**INSTRUCTION:**
Copy the text of every record below word for word, leaving out the pictures.
=== Begin Enclosure ===
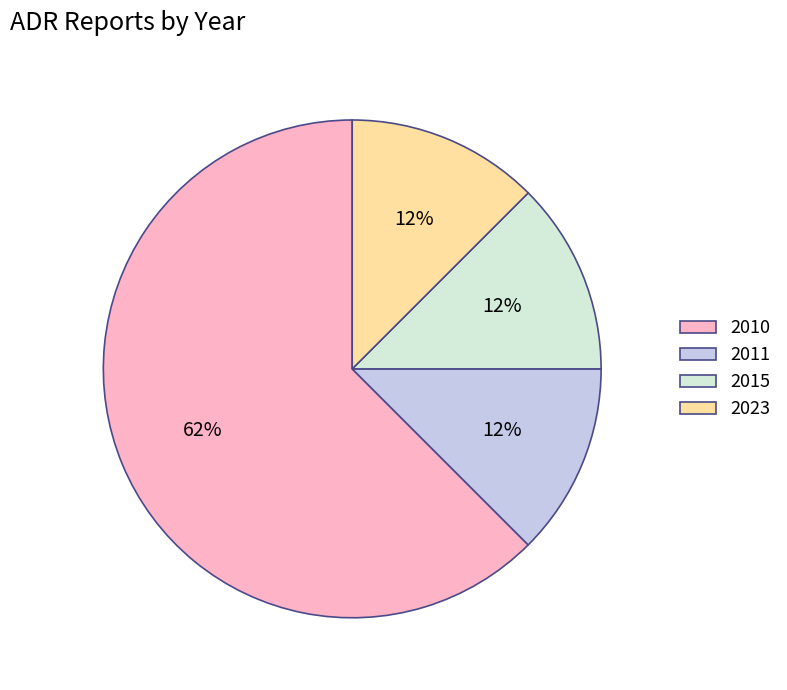

True or false: 2010 accounts for 19% of the total.

False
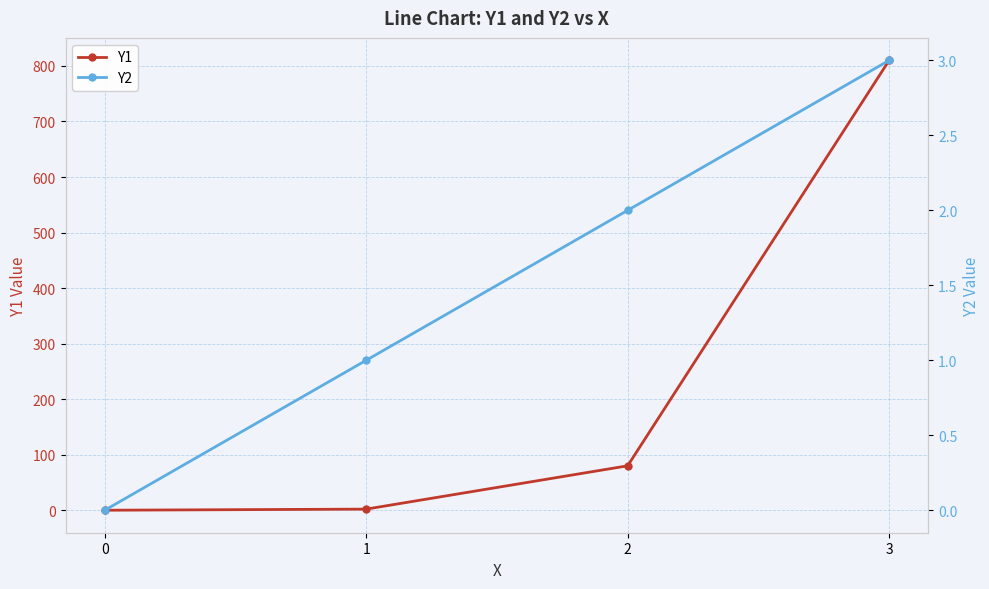

What are all the series names shown in the legend?

Y1, Y2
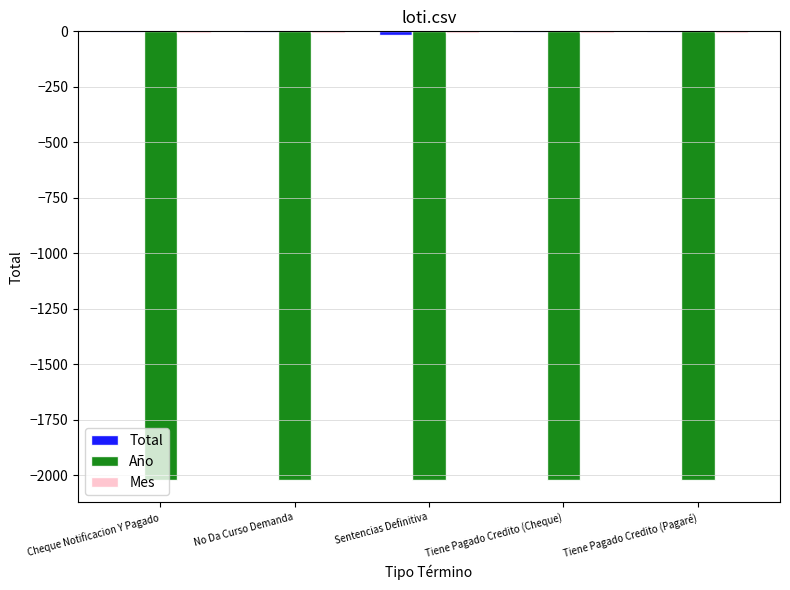

What is the maximum value for Año?

-2019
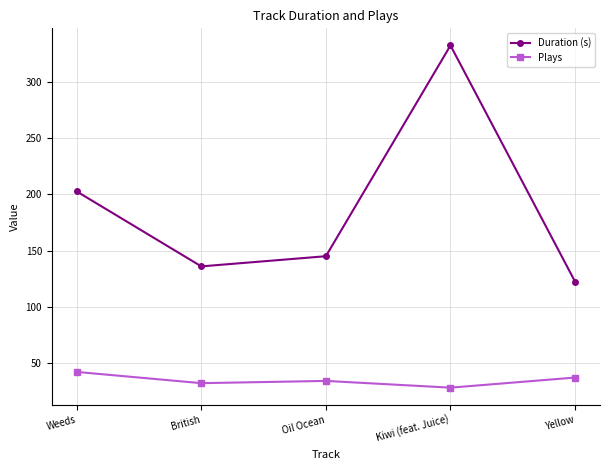

Which series changed the most between Weeds and Kiwi (feat. Juice)?

Duration (s)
=== End Enclosure ===
**RESPONSE TO THE EXERCISE:**
True or false: 2010 accounts for 19% of the total.

False

What are all the series names shown in the legend?

Y1, Y2

What is the maximum value for Año?

-2019

Which series changed the most between Weeds and Kiwi (feat. Juice)?

Duration (s)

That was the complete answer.